Well, you could say it’s CZ’s fault because he didn’t use his power on FTX to destroy it. But people are also pointing the finger at SBF for not being transparent about the complete overlap between FTX and his trading company, which owns tons of FTTs. If he had been transparent, people could have raised the alarm about this vulnerability earlier and perhaps FTX could have prevented this mess.

Others also made a more serious allegation: SBF may have used client funds to plug holes in the balance sheets of one or both of his companies. That’s what happened in the case of several other crypto companies that went bust this spring and that’s a very bad thing. But to be clear, these are just allegations and there is no evidence SBF did this.

Okay, but why is this such a big deal? Doesn’t something like this happen in crypto all the time?

Yes, cryptocurrencies have a well-deserved reputation for the scoundrels and the operators who play fast and loose. But this episode stands out because FTX is the second largest company in the crypto space and because SBF is widely considered to be Golden Boy industry, who will help it side with regulators. Too much for it.

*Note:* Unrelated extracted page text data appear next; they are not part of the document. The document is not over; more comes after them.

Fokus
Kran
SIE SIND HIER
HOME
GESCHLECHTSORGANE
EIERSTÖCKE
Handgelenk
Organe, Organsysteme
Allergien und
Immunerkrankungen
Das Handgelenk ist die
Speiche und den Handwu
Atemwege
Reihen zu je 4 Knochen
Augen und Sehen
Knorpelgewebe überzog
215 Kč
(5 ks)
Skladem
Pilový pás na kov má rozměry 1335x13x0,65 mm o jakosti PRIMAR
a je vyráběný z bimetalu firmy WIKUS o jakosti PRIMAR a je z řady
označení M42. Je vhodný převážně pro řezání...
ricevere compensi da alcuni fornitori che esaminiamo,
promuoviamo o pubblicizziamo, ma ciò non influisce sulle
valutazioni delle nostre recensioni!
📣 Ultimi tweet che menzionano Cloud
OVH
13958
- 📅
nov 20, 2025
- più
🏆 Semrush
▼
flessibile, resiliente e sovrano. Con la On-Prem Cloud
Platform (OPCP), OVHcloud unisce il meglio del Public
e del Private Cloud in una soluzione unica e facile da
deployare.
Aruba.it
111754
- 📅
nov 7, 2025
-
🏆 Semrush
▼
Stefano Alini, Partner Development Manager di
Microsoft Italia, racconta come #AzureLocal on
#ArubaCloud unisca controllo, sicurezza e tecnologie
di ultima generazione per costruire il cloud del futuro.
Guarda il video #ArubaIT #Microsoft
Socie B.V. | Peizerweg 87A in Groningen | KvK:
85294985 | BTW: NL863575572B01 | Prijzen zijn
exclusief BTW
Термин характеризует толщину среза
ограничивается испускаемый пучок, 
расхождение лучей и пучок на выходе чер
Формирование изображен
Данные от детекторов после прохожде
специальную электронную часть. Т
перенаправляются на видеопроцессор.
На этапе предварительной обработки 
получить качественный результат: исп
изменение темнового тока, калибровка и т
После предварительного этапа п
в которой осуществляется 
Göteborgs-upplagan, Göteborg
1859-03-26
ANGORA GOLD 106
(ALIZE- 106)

So what does this mean for crypto prices?

In short, that’s not good news. The price tumbled on rumors that FTX was struggling but then briefly recovered when Binance announced the rescue, but crashed again on Tuesday.

These events have brought down the price of FTT and a token called Solana is linked to SBF. When there is a massive sell-off for a major token, it usually has an impact on the rest of the market, and that seems to be happening. Bitcoin is down about 10% and Ethereum is down 15%, which is bad but not terrible for the two largest coins by market capitalization.